I would like to hire any individual who can; by eyeball 
and gut feel tell me the stress values in a structure 
without calculating them from the loading conditions and 
structural geometry.

Most catastrophic tower failures occur due to 
compression buckling of either a tower leg or brace.

There is no progressive derating of any structure.

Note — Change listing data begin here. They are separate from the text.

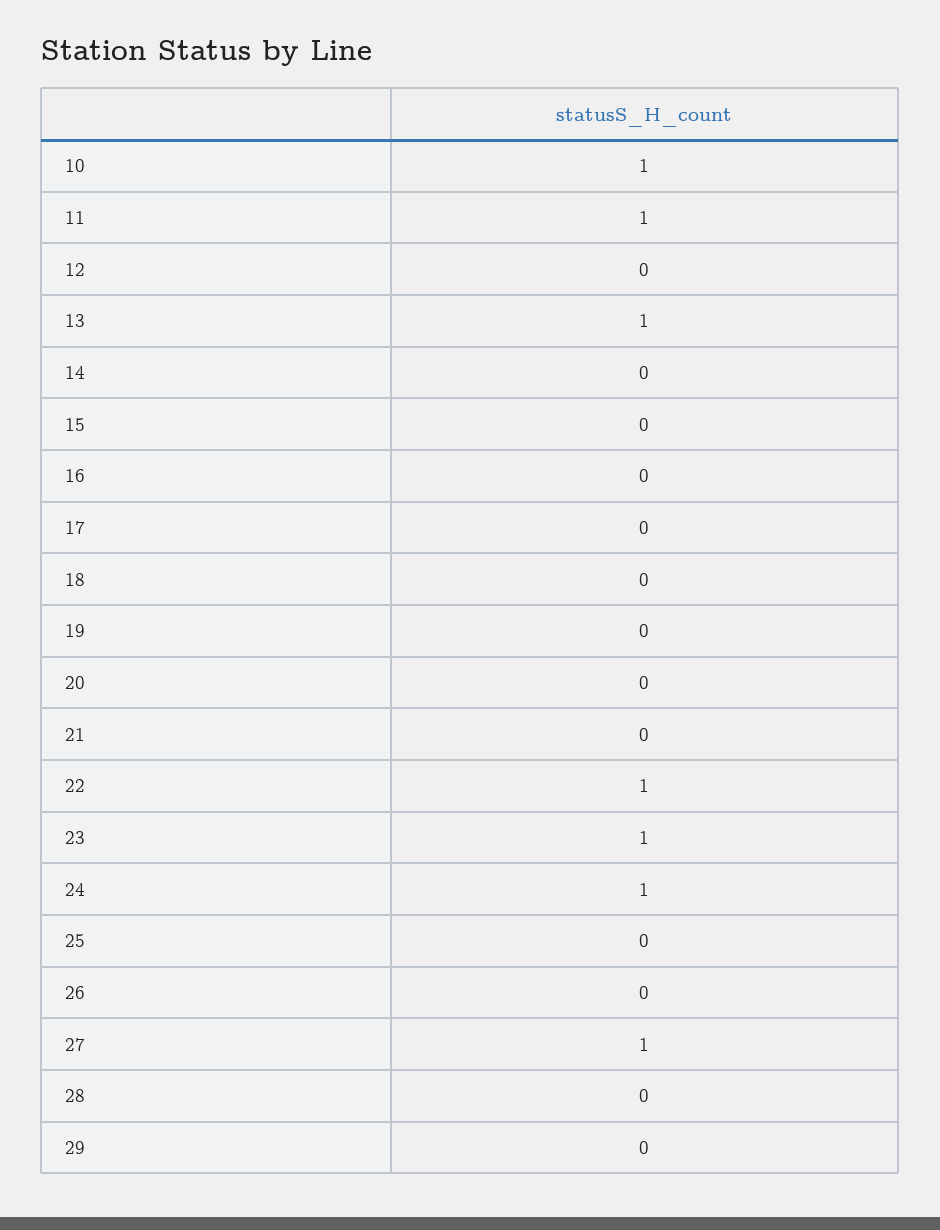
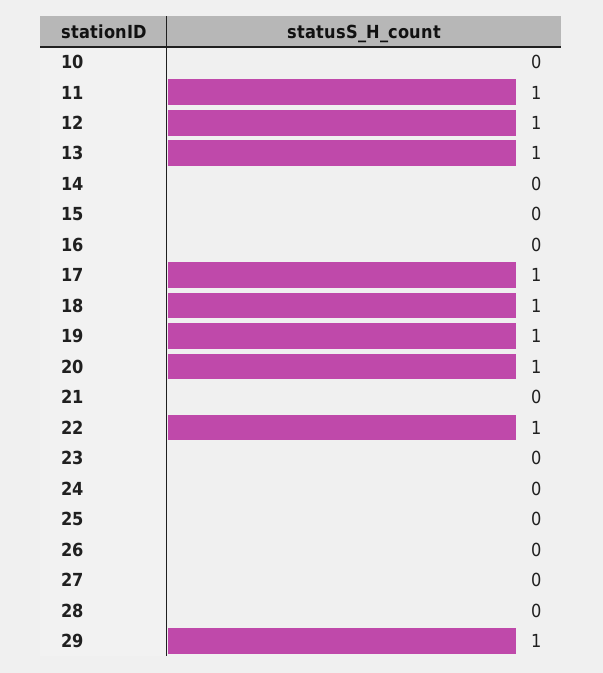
10: 1 -> 0
12: 0 -> 1
17: 0 -> 1
18: 0 -> 1
19: 0 -> 1
20: 0 -> 1
23: 1 -> 0
24: 1 -> 0
27: 1 -> 0
29: 0 -> 1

There is, in my experience, no such animal as: 
Coefficient of Flexation. Maybe the Modulus of 
Elasticity is what the person meant.

Again the whole concept of one material ("work 
hardening") fatiguing  faster than another is 
unfounded,  given the load cycles that towers see in 
their lifetimes. Properly designed.

Any metal that is loaded below its threshold fatigue 
stress level and unloaded can,theoretically  be loaded 
and unloaded forever... 

Rule of thumb is to use one half the yield stress of the 
material, this keeps the stress well within the elastic 
range for the material.

The question of using a steel or aluminum tower of 
comparable load carring capacity is not one of which 
will fatigue before the other but one of enviromental 
corrosion resistance, weight, transportatability, 
absolute strength, size of structure required and cost. 
All of these vary for each material, intended usage and 
total load carrying requirements.

I have at various time designed aluminum, steel, fiber 
reinforced composite, and timber structures to support 
elevated loads of, freestanding and guyed, antennas and 
other equipment. The decisions were never based on the 
fatigue preformance of the materials but rather on cost, 
availability, transportation, and future expandability 
of the proposed structure.

As we contribute to this reflector, we as individuals 
need to consider what we are saying and what factual 
basis we are using to support our statements.